Kata kunci: participating interest 10%, kontraktor, BUMD
Abstract
Participating Interest 10% (PI 10%) is maximum amount of 10% which must be offered by
Contractor to local company. PI 10% is intended to increase regional participation in the
management of oil and gas industry in Indonesia. The provisions of PI 10% are regulated in
detail in Regulation of the Minister of Energy and Mineral Resources No. 37 of 2016
("MEMR Regulation 37/2016") on the Terms of Participating Interest 10% (Ten Percent)
Actions on the Oil and Gas Working Area. The PI 10% offering process is not well
implemented due to obstacles such as lack of local government understanding on PI 10%,
regional disputes due to stock share, appointing unqualified local company and problems in
local company verification process. Considering the importance of PI 10% offer to the
region, government should overcome these problems in order to accelerate bidding process
of the PI 10%.
Keywords: participating interest 10%, contractor, local company
Pendahuluan
Minyak dan Gas Bumi merupakan
komoditas yang sangat penting bagi negara
dan mengusai hajat hidup orang banyak
sehingga pengelolaannya diatur oleh
Pemerintah Pusat. Sejak era reformasi,
Pemerintah terus berupaya untuk
meningkatkan peran serta daerah dalam
pengelolaan industri migas di Indonesia.
Pemerintah melalui ketentuan Pasal 34
Peraturan Pemerintah Nomor 35 Tahun
2004 tentang Kegiatan Usaha Hulu
Minyak dan Gas Bumi mengatur sebagai
berikut: “Sejak disetujuinya rencana
pengembangan lapangan yang pertama
kali akan diproduksikan dari suatu
Wilayah Kerja, Kontraktor wajib
menawarkan participating interest 10%
(PI 10%) kepada Badan Usaha Milik
Daerah.
Participating interest adalah hak
dan kewajiban sebagai Kontraktor Kontrak
Kerja Sama (KKKS), baik secara langsung
maupun tidak langsung, pada suatu WK
Jurnal Analis Kebijakan | Vol. 2 No. 1 Tahun 2018
98
migas (PP 35/2004). Dengan demikian
pemegang PI mempunyai kewajiban untuk
menanggung biaya operasi dan berhak
mendapat keuntungan dari hasil produksi
migas di WK tersebut secara proporsional
sesuai dengan persentase PI yang
dimilikinya. Sebagai ilustrasi apabila
dalam suatu wilayah kerja dibutuhkan
biaya operasi US$ 100 juta, maka pemilik
PI 10% harus menyetorkan modal sebesar
US$ 10 juta dan selanjutnya berhak atas
10% hasil produksi dari wilayah kerja
tersebut.

- - -

Tujuan Latihan: Tuliskan ulang tanpa perubahan bagian teks tentang participating interest 10%, mulai dari "Kata kunci: participating" sampai dengan "10% (Ten Percent)". Data ini berasal dari sumber yang berbeda.

Data Tersedia:
- - -

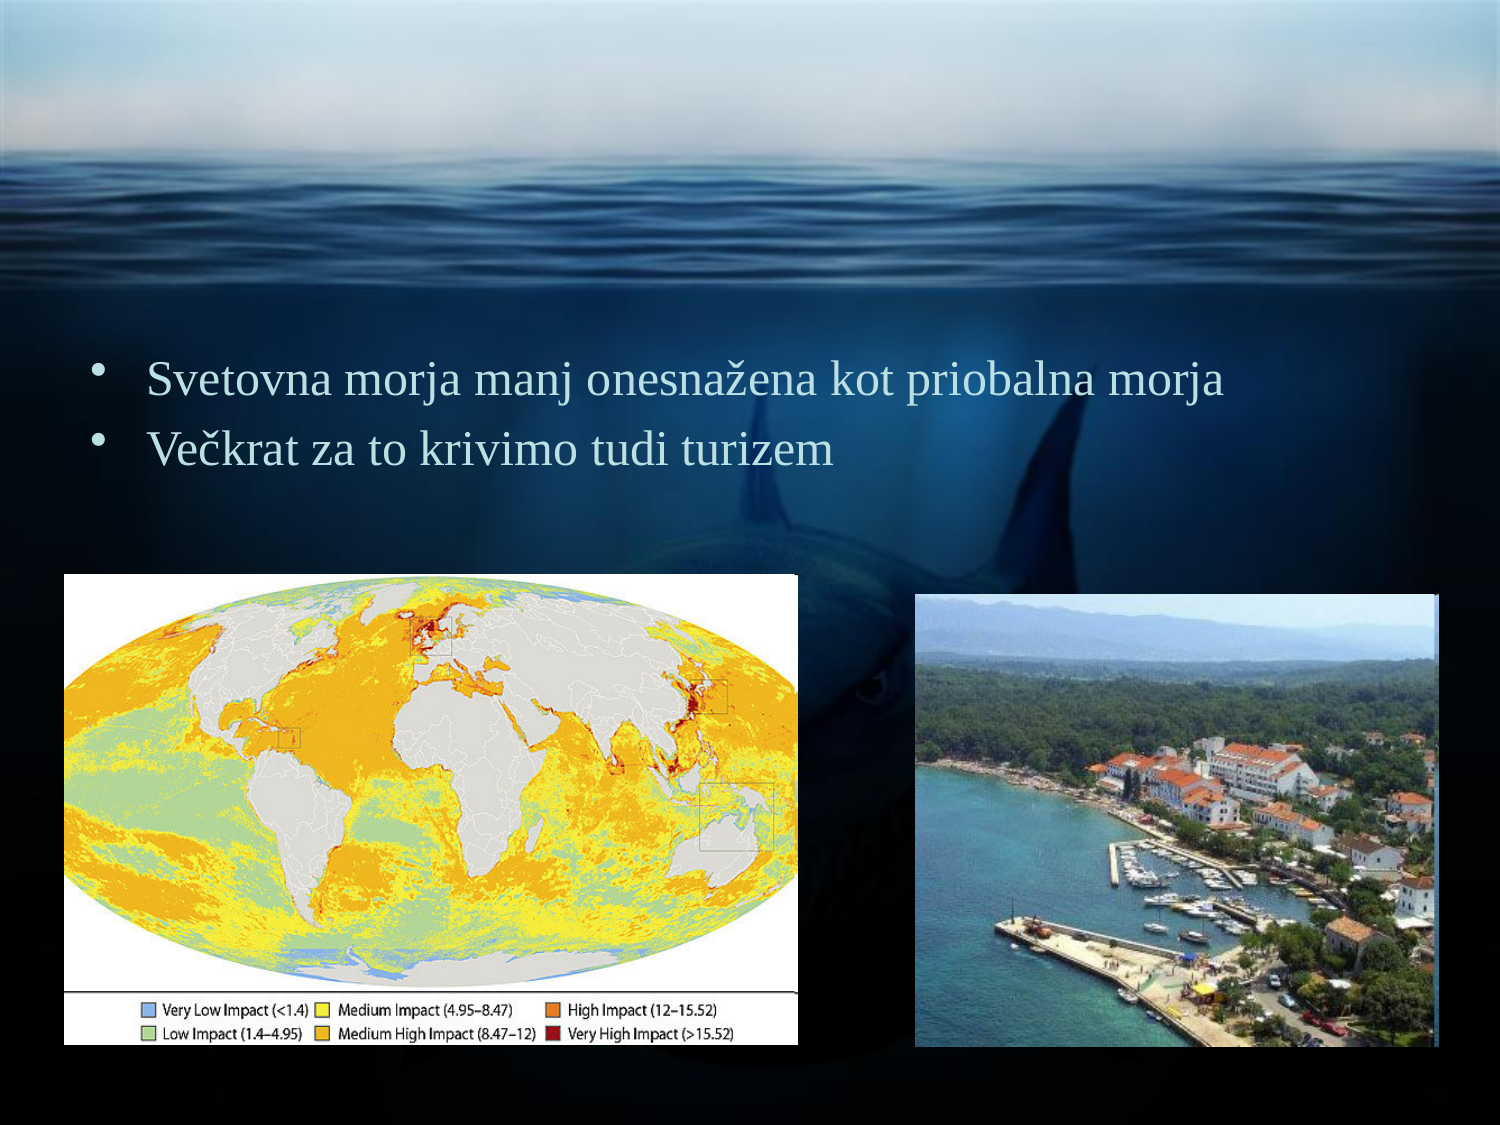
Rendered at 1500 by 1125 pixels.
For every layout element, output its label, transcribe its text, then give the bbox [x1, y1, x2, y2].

- - -

Jawaban Tugas:
Kata kunci: participating interest 10%, kontraktor, BUMD
Abstract
Participating Interest 10% (PI 10%) is maximum amount of 10% which must be offered by
Contractor to local company. PI 10% is intended to increase regional participation in the
management of oil and gas industry in Indonesia. The provisions of PI 10% are regulated in
detail in Regulation of the Minister of Energy and Mineral Resources No. 37 of 2016
("MEMR Regulation 37/2016") on the Terms of Participating Interest 10% (Ten Percent)